Five Years
As we move towards Purim, I am struck by the fact that this is the first time, since 2020, that our entire senior care organization has been engaged in planning a full-scale celebration. For many years, we held decorating contests in our buildings and the creativity was extraordinary. We had Purim costume parades, Megillah readings, Purim spiels and the like. Nothing was more fun for elders and staff than this spring holiday.
On March 10, 2020, we held our Purim festivities, we paraded in our costumes, we held our decorating contest, we ate hamantaschen and compared our favorite flavor choices. We knew that there was a virus out there, a virus that had begun to surface in the United States in January. We knew that there was a case in New Jersey that had been diagnosed on March 4. But, despite knowing that, despite having spent months preparing, going into lockdown on March 21 was still a major, unsettling shock.
I look back at Purim 2020 as the last moments of normalcy in a world that turned upside down. Initially, there were cases all around us. We knew that communities had large outbreaks. We knew that hospitals were full to overflowing. But our buildings, full of elders, were quiet. Until they weren’t. The virus made its presence known, causing significant illness and death. There were, at one time, more than 100 members of our 500-person staff who were ill. There were elders throughout our buildings who were ill.
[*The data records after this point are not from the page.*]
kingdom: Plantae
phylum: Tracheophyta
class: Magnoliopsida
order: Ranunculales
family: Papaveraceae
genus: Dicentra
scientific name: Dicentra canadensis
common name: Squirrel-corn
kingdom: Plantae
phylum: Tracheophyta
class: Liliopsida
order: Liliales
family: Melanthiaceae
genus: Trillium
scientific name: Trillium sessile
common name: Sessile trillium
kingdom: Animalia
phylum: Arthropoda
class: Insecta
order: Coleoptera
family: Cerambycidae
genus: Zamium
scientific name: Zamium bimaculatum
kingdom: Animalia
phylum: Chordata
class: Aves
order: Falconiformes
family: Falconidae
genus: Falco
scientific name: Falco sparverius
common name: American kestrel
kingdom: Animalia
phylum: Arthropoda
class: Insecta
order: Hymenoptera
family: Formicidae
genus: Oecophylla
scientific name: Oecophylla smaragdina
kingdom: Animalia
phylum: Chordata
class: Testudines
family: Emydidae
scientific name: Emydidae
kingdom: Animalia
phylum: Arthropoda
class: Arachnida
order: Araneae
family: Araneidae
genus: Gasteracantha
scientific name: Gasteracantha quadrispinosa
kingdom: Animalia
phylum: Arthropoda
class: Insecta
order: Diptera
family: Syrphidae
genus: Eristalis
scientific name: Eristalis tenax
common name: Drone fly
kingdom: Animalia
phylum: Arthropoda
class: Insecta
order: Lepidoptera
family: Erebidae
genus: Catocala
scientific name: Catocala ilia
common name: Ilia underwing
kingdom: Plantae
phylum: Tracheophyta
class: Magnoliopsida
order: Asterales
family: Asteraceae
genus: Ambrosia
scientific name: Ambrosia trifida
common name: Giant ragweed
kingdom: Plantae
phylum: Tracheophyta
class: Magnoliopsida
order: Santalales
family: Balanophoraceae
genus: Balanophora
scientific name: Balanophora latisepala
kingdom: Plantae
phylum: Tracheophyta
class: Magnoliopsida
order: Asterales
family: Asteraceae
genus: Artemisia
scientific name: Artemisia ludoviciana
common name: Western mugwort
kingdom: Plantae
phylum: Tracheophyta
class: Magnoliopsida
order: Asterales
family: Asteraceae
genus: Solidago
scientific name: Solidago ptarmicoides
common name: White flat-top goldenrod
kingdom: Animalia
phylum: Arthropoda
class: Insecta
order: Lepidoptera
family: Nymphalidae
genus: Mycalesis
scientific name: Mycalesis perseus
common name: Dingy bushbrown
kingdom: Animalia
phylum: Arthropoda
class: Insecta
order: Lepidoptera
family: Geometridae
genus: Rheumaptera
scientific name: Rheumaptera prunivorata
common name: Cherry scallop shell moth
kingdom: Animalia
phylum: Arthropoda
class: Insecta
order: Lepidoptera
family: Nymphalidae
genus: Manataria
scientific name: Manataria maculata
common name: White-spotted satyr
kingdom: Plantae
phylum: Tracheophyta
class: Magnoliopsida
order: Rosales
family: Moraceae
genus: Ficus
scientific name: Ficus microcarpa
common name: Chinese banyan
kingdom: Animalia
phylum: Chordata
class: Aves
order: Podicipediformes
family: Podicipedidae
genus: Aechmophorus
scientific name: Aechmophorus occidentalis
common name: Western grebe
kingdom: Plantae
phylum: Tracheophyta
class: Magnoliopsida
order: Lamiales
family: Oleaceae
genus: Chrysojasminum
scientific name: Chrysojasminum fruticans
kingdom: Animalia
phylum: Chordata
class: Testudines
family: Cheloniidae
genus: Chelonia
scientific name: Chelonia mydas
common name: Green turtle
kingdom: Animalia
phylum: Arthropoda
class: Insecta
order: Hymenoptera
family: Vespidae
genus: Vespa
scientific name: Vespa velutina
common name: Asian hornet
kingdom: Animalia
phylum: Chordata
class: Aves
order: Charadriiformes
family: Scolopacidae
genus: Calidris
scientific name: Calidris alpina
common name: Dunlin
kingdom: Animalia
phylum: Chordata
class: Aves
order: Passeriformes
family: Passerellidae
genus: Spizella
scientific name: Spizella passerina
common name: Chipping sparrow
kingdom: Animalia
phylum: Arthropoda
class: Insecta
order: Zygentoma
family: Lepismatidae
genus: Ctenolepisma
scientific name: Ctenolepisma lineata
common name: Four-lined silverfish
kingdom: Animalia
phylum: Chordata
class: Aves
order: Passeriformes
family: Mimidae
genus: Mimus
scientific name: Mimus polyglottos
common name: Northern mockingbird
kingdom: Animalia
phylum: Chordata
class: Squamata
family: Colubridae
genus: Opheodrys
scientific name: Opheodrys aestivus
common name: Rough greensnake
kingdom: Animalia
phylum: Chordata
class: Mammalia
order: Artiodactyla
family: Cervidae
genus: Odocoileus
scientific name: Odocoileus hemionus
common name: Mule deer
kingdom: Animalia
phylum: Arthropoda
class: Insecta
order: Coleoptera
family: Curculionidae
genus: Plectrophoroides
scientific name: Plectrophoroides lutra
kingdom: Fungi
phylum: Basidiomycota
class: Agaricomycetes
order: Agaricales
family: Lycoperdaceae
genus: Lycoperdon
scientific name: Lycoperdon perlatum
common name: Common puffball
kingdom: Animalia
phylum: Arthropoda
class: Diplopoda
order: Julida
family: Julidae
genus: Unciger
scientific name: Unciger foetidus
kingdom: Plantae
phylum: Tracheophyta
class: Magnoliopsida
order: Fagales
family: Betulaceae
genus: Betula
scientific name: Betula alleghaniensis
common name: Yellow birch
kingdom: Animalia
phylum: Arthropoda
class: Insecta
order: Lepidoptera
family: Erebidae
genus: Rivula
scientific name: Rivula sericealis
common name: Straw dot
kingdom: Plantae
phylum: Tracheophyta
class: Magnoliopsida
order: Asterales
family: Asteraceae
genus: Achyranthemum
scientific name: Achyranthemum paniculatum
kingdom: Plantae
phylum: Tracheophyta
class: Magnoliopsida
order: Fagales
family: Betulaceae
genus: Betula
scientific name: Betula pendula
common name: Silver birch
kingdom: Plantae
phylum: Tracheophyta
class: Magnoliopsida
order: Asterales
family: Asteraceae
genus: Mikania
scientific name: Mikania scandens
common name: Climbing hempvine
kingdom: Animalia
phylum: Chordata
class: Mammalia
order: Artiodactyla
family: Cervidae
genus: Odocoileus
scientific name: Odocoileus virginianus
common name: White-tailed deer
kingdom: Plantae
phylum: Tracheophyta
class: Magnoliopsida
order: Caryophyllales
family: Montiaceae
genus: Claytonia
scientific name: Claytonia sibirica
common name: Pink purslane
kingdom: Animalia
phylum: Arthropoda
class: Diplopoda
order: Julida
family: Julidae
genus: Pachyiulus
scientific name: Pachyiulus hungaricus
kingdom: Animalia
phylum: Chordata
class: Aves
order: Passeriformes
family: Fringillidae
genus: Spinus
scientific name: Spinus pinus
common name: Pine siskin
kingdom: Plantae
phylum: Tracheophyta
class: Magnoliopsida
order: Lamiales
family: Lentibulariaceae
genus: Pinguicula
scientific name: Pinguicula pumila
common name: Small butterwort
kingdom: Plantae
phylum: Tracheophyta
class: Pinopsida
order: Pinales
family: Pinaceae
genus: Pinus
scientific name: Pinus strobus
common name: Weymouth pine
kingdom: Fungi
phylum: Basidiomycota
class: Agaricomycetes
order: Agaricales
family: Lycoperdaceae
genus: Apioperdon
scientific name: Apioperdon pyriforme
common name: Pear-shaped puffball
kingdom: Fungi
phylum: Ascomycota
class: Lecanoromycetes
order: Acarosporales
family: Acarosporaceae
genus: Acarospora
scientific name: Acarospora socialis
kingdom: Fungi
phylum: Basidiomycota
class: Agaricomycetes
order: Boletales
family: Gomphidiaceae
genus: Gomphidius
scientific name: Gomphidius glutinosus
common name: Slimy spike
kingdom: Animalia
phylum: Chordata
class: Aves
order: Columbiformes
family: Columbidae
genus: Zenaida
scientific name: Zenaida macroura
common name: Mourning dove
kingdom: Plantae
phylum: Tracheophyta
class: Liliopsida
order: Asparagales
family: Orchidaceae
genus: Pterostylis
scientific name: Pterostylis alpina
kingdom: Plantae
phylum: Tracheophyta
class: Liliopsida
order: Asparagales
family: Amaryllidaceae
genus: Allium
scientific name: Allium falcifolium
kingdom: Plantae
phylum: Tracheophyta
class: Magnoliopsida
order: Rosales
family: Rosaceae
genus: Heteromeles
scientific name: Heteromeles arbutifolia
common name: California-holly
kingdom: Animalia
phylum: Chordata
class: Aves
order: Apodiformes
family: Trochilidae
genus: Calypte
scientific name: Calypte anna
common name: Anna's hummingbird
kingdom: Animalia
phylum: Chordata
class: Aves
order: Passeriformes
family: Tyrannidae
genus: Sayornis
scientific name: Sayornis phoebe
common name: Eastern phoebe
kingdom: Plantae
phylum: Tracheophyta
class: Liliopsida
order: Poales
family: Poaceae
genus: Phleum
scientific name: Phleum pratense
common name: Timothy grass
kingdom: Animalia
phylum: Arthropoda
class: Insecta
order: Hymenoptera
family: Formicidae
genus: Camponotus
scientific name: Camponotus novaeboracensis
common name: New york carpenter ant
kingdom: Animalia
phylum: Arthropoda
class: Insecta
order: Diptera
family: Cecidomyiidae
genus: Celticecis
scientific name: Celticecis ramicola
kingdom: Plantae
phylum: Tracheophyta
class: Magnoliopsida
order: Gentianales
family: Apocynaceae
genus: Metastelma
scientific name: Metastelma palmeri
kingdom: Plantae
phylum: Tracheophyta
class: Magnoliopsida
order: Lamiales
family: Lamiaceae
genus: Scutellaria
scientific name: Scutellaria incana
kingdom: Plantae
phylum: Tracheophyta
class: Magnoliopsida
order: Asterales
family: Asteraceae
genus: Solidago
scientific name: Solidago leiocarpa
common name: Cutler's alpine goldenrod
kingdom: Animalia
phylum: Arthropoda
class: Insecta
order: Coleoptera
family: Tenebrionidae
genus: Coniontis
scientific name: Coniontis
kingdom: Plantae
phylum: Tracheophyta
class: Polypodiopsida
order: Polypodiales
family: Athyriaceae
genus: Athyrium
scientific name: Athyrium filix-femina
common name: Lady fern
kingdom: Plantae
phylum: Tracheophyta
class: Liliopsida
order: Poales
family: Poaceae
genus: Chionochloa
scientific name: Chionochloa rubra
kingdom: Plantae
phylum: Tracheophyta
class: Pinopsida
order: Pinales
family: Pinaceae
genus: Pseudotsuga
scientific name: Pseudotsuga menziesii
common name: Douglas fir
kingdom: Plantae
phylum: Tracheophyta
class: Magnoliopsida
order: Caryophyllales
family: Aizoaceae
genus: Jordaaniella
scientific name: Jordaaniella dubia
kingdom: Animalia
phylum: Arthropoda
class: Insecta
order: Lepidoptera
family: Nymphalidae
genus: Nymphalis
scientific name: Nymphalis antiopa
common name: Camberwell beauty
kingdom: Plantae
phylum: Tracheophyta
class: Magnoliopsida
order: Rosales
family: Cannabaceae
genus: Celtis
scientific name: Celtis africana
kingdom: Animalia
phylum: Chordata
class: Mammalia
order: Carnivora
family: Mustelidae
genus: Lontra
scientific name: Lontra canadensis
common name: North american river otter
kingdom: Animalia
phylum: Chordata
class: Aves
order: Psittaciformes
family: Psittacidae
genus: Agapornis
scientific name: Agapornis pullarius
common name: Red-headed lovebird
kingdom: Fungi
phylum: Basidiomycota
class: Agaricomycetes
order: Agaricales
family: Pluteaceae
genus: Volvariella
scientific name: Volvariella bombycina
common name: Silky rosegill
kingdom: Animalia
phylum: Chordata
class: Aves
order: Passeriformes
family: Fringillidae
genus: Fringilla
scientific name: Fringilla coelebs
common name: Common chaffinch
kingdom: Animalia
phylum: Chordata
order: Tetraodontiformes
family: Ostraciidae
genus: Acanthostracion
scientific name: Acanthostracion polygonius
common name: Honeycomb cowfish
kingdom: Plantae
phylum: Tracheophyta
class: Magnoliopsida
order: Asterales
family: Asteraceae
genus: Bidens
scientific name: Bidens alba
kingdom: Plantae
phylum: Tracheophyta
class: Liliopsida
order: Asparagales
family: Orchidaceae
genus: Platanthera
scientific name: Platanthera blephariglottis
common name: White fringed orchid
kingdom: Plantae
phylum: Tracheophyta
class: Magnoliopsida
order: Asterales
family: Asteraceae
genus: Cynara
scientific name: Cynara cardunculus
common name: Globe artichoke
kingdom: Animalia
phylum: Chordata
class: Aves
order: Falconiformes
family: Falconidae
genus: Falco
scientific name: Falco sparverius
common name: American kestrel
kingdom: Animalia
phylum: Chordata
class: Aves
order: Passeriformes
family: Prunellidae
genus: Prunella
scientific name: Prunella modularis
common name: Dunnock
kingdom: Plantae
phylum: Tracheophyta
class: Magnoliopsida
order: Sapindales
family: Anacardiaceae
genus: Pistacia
And no one had any answers for us. We sought guidance from State and national sources and read everything that came our way. No one knew what to do to prevent or treat and help was nonexistent.
Early on in this battle, and it was a battle, we were told by a physician that they thought we could just offer “comfort care” because “they were all going to die.” Our response to that was both instantaneous and unanimous, a firm and convicted “Not on my watch.” We emulated everything we heard that hospitals were doing. We created our own COVID diet. We built temporary isolation units. We found PPE from likely and unlikely places. We did any job that needed to be done. We forged ahead through the fear, through the challenges, through the shortages . . . and we saved many, many lives.
As we stand here, five years later, we are all wiser and stronger. We have learned to take nothing for granted and we have learned that we must rely on ourselves. We know that nothing is more important than the health and wellbeing of our elders and our staff and that we will do anything and everything to safeguard all of these individuals. And we know, with certainty, that our team can, and will, overcome any obstacles in our path.
On my desk, even now, is a note from my grandson who was 6 years old at the time. His careful printing reads “These may be hard times. But we can have hope. These may be hard times now but it will get better.” Wise words from a small child, wise words we all must remember. We have lived through those “hard times” and we have come out the other side. And, as much as we hope and pray that this kind of crisis could not occur again, we also know that we are ready, that we can face hard times head on and that we can and will prevail.